# Shimano baitrunner D surf/pier fishing?



## Reddrum_sc_mb (May 30, 2011)

Will a shimano baitrunner d work well on surf/pier? If so what size should I get for a 12' ugly stik Bigwater. Will be using 65-80 lb powerpro I that helps.:fishing: any other nice spinning baitrunners?


----------



## fshnjoe (Sep 11, 2008)

IF shimano i would use 6500
Lot cheeper look at okuma, i have smaller okuma avenger work great for reds, love baitrunners!!


----------



## Reddrum_sc_mb (May 30, 2011)

Ya I'd hate to lose a rod to a fish cause the drag was tight. Baitrunners are much easier to use.


----------



## SmoothLures (Feb 13, 2008)

Whatcha need that big of a setup for? Shark fishing is illegal in Horry County (Myrtle Beach).

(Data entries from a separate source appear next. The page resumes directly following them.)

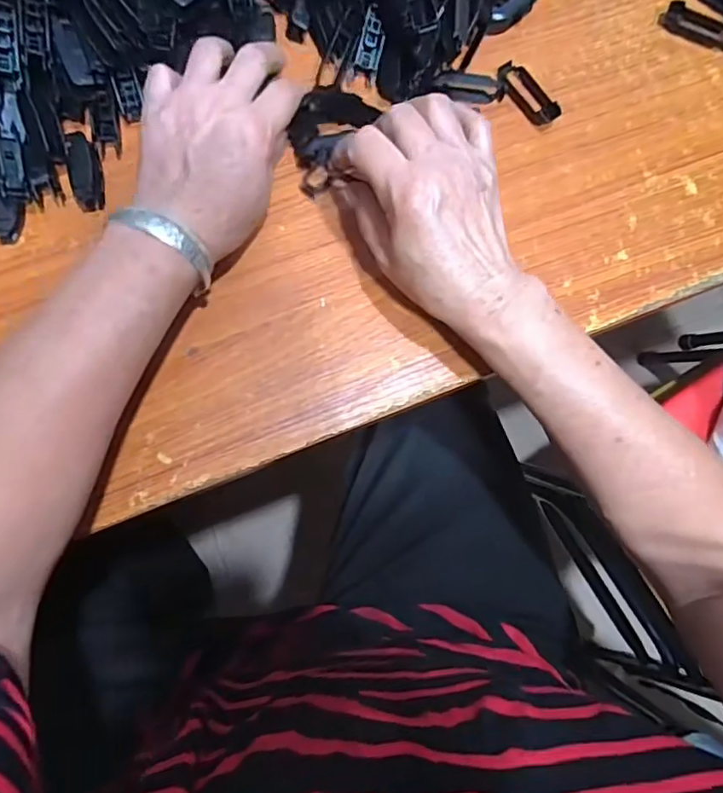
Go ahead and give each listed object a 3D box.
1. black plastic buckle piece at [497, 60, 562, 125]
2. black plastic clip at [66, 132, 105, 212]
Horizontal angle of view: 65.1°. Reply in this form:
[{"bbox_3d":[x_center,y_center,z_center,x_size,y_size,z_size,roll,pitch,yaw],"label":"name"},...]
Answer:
[{"bbox_3d":[0.122,-0.224,0.415,0.021,0.012,0.056,-40,85,-8],"label":"black plastic buckle piece"},{"bbox_3d":[-0.183,-0.148,0.375,0.019,0.014,0.048,-6,105,-5],"label":"black plastic clip"}]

Baitrunners work fine but on mine and casting reels with clickers, I leave them off most of the time and just fish a loose drag in a spike. I also don't wander off from my rods.


----------



## Reddrum_sc_mb (May 30, 2011)

That doesn't mean I can't use a baitrunner. Should I get the 12000d for a 12' ugly stik BW, spooling with 65-80# PP.


----------



## SmoothLures (Feb 13, 2008)

Just sayin there's nothing to (legally) fish for with that big of a setup round here. Our kings, cobia, and tarpon are caught on pin rigs, not casted gear. Red drum can be caught on much smaller gear. But go ahead and fish with whatcha want.


----------



## bluefish1928 (Jun 9, 2007)

If u have the money, sure go ahead. 12 ft ugly stick is kind of overkill unless you are tossing a big bucktail jig for cobia. now for surf fishing, 12 ft can be useful simply to cast out a lot farther. However, for general purposes, a 10 ft rod is about as long of a rod I would use for the SC surf.


----------



## Reddrum_sc_mb (May 30, 2011)

I already have the rod it's not new I've had it for a year and it's a charm.
So I should use the 12000d or 8000d.
Any other nice spinning bait runners. We caught sharks and released them on pier 14 and the guy who worked their could care less. What do u recommend then. I already have a rod ( 12' ugly). And yes this is for surf fishing.


----------



## Flytyingguy1 (Sep 8, 2009)

IMO a 12' rod will wear you out real fast. And if you think you will be able to cast it further than a 10' rod you are saidly mistaking. A 10' is more than you'll ever need unless you tournament casting.
I fished the surf for the last 9 month using a 8' St Croix Mojo with a Shimano Stella using 20lb braid & out cast everyone on the beach.


----------



## Reddrum_sc_mb (May 30, 2011)

It does tire if your not used to carrying a ten lb gun all day playing airsoft. So what size baitrunner should I use for it. 12000 or 8000. Using 300 yds of 40-80# PP
Ppppppppllllllllllllleeeeeeeeeaaaaaaaaaasssssssssseeeeeeee HELP! I need to no by 2012!


----------



## c0ch3s3 (Jul 10, 2009)

for 300 yds of a minimum 40# PP you are going to need the 1200d, espically if you want to go any higher on the line strength. the line cap. on the 8000d for 40# PP is 295 yds.


----------



## Reddrum_sc_mb (May 30, 2011)

Coch you sir are the man. You answered my question.
Do u have a shimano baitrunner. How does it do 4 u.


----------



## c0ch3s3 (Jul 10, 2009)

i use abu baitcasters on my surf rods.


----------



## Reddrum_sc_mb (May 30, 2011)

Yea I have one Abu 6600 baitrunner. Really nice rods and reels! But thanks anyways.


----------



## Reddrum_sc_mb (May 30, 2011)

So on the 1200d I want to put just about 250,000,000 yds of PP


----------